大学進学の教育費はいくら必要なのか

今回は「年収700万円の子育て世帯」のお金事情にフォーカスし、最新の家計調査から「年収700万~750万円」の勤労世帯の家族のすがたやお金事情を眺めてきました。

「年収700万~750万円」の勤労世帯の平均年齢49.3歳で貯蓄が1224万円。この金額だけを見ると「貯蓄の成果が見え始めている時期では?」と感じる人もいるかもしれません。

しかし、この世帯の平均的な家族構成(世帯人員3.33人、うち18歳未満0.96人)を踏まえると、また違った側面が見えてきます。

特に、大学進学などを間近に控えた子どもがいる場合、その「教育費」が今後の家計に大きな影響を与え、現在の貯蓄が大幅に目減りする可能性も否定できません。

参考までに、独立行政法人日本学生支援機構(JASSO)の「令和4年度学生生活調査結果」によれば、大学学部(昼間部)の場合、1年間の学生生活費(学費と生活費の合計(※1,2))は、自宅から通学する場合は164万3000円、自宅外通学をする場合は212万4000円と、一気にはねあがります。

国公立・私立の別や、専攻分野によってもそれぞれの相場があるでしょう。

※1:学費:授業料、その他の学校納付金、修学費、課外活動費、通学費の合計
※2:生活費:食費、住居・光熱費、保健衛生費、娯楽・し好費、その他の日常費(通信費を含む)の合計

仮に自宅外通学となった場合にかかるトータルの費用は「212万4000円×4年間=849万6000円」。これを手元の貯蓄「1164万円」から出した場合、単純計算すると残りは314万4000円です。

国税庁の「令和5年分 民間給与実態統計調査」によると、民間企業で働く男性サラリーマンの年収は、50歳代でピークを迎える傾向にあります。この時期、子どもの教育費の負担が軽減され、自分たちの老後に向けた貯蓄に専念することが可能となる世帯もあるでしょう。

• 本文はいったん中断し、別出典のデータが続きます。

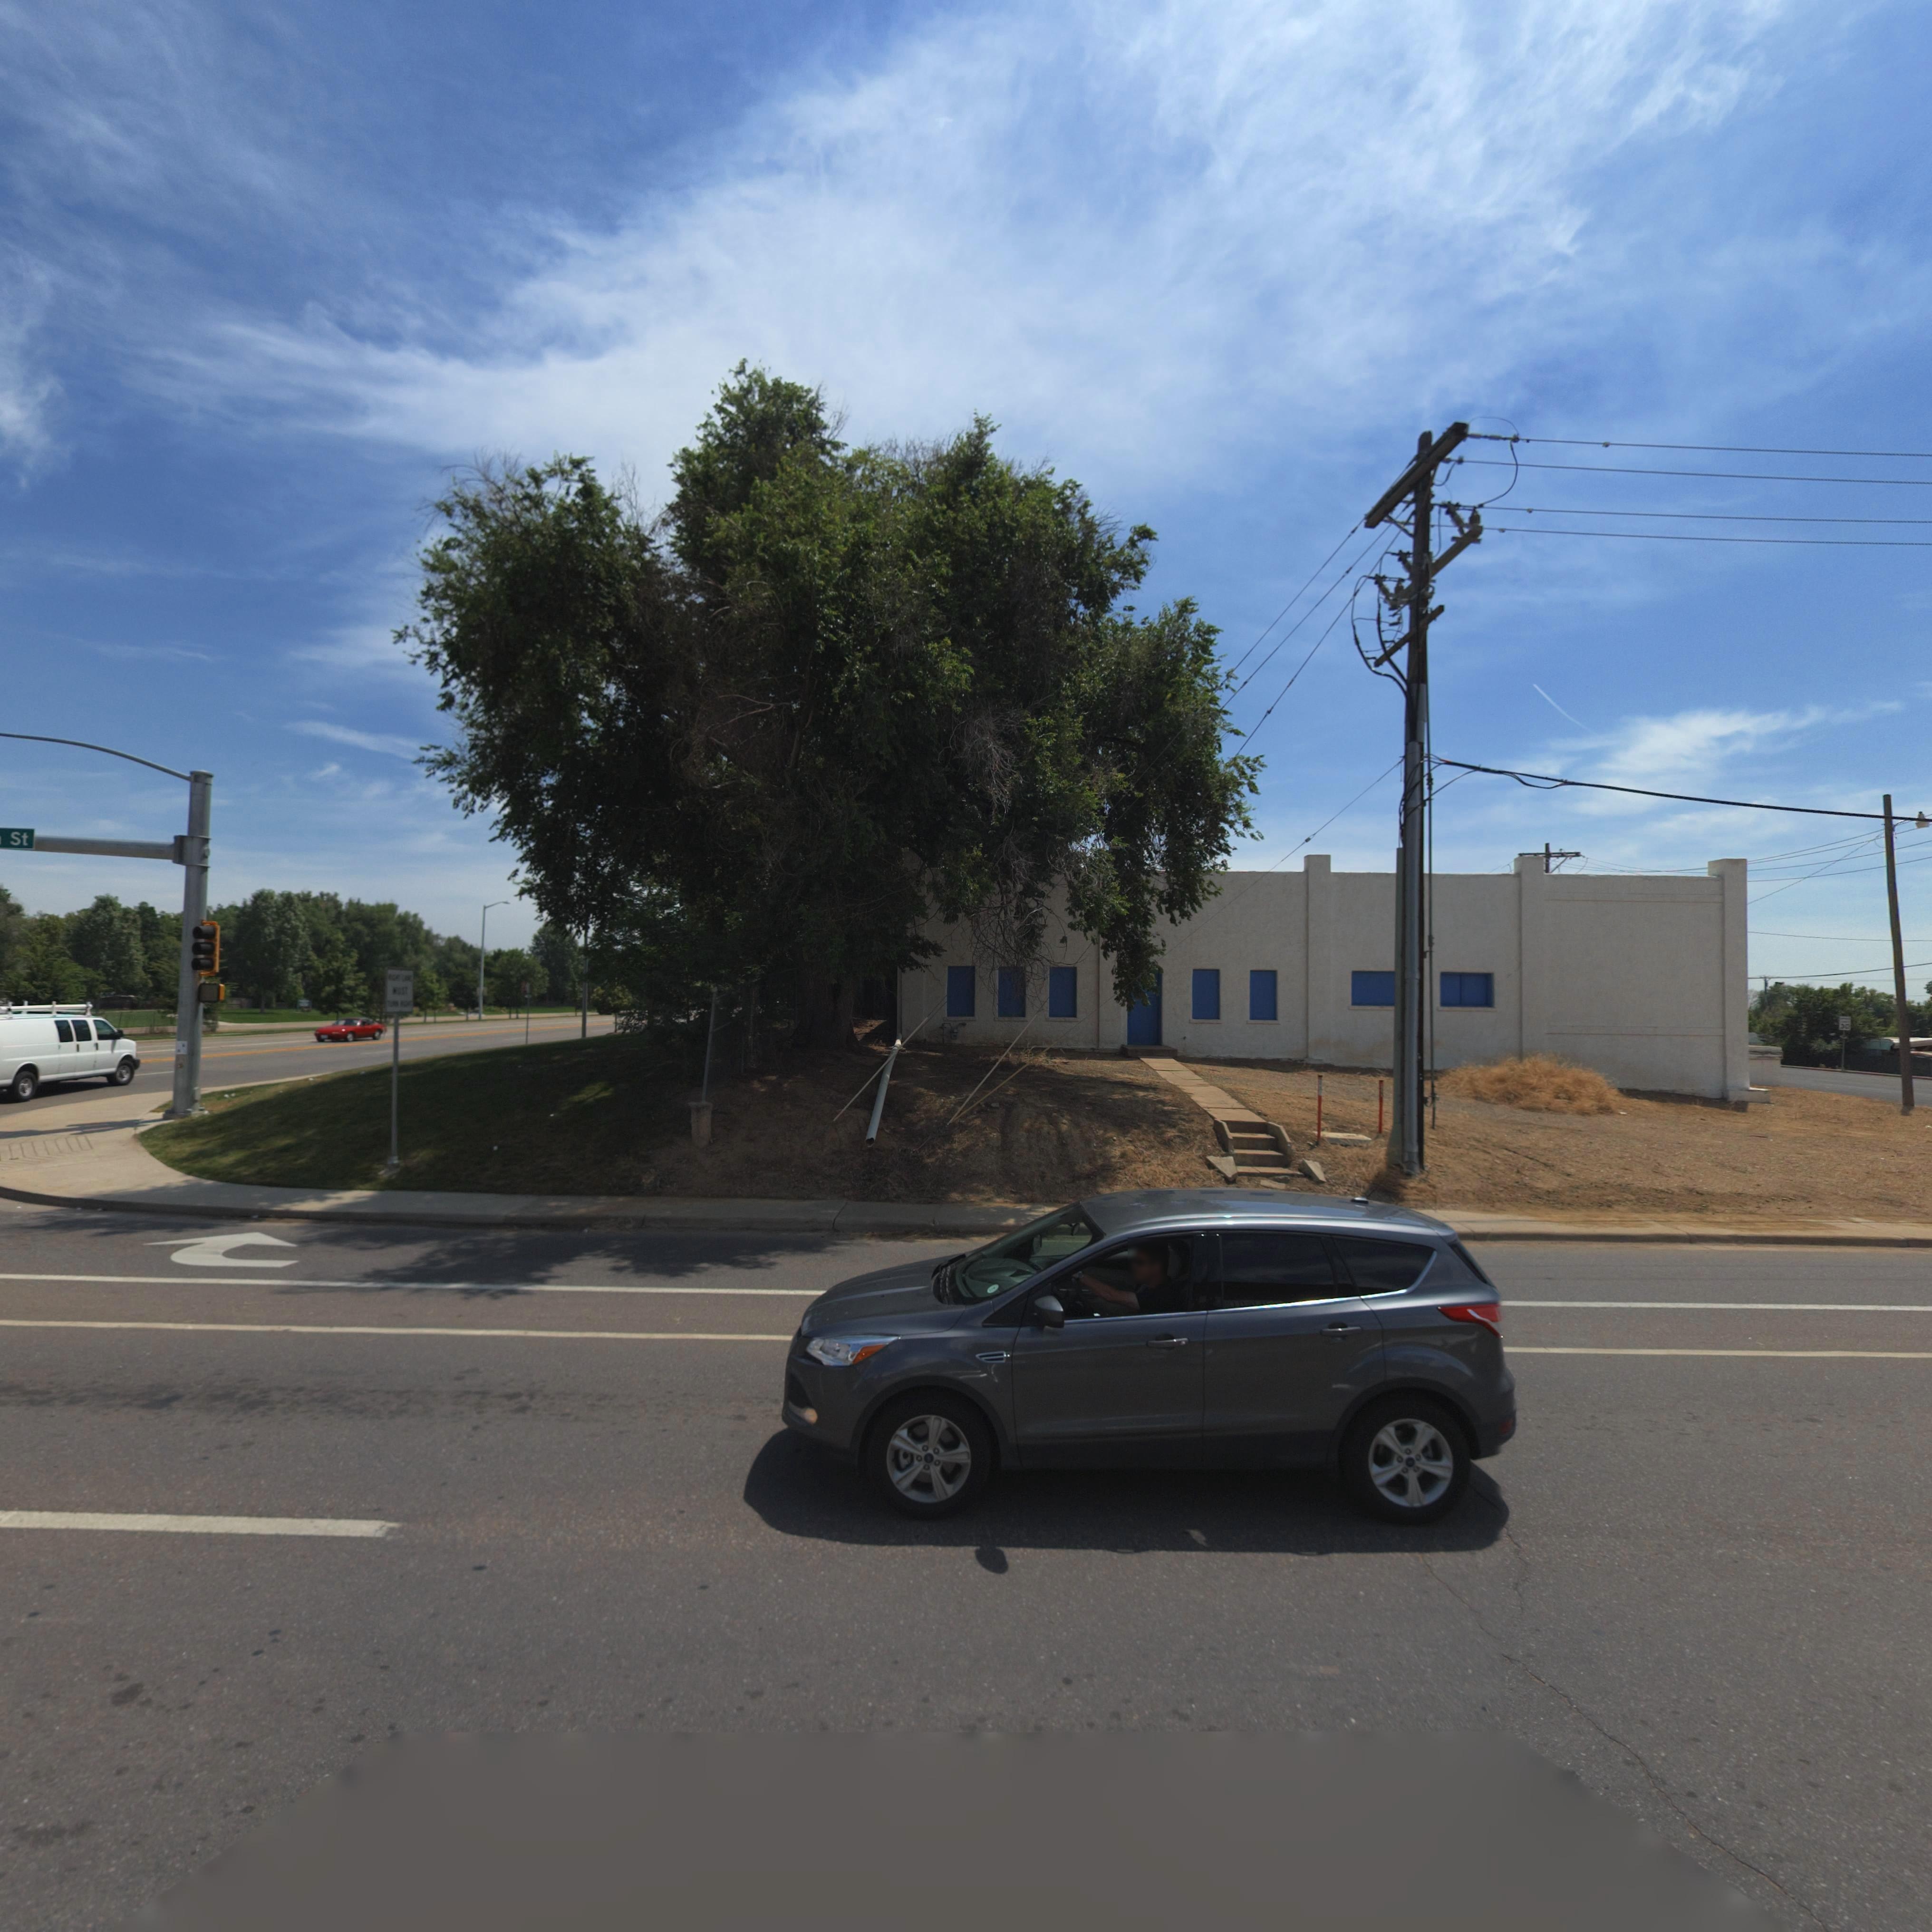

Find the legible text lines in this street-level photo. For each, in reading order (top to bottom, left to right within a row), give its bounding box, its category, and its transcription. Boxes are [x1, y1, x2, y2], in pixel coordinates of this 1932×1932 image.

[9, 831, 29, 846] StreetName: St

一方で、50歳代は依然として住宅ローンの返済が続く世帯も多いほか、介護離職を余儀なくされて「共働き→片働き」となるケースなども出てくる年齢層だとも言えます。

リタイアまでの期間を10年切っていても、老後資金の準備が不十分という世帯があっても、致し方ないことなのかもしれません。

「人生三大支出」は同時並行で準備していこう!

年収700万~750万円の層は、子育て中の世帯であれば、住宅ローンや将来の大学費用といった大きな出費を抱えながら、貯蓄が増えている実感を持ちにくいかもしれませんね。

実際、貯蓄額だけを見るのではなく、住宅ローンなどの負債を差し引いた「純資産」で捉えてみると、家計の状況もまた違って見えることがあります。また、不動産をお持ちであれば、その資産価値も大きな支えとなるでしょう。

昨今の物価上昇も気になるところ。「住宅資金」「教育費」「老後資金」という人生の三大支出を、預貯金だけでカバーできるか漠然とした不安を覚える人もいるでしょう。

こうした大きな資金の準備のスタートは、できるだけ早く、同時並行で進めていくことがポイントとなります。いつもの節約と合わせて、計画的な先取り貯金や新NISA制度を利用した資産運用などをバランスよく組み合わせてみましょう。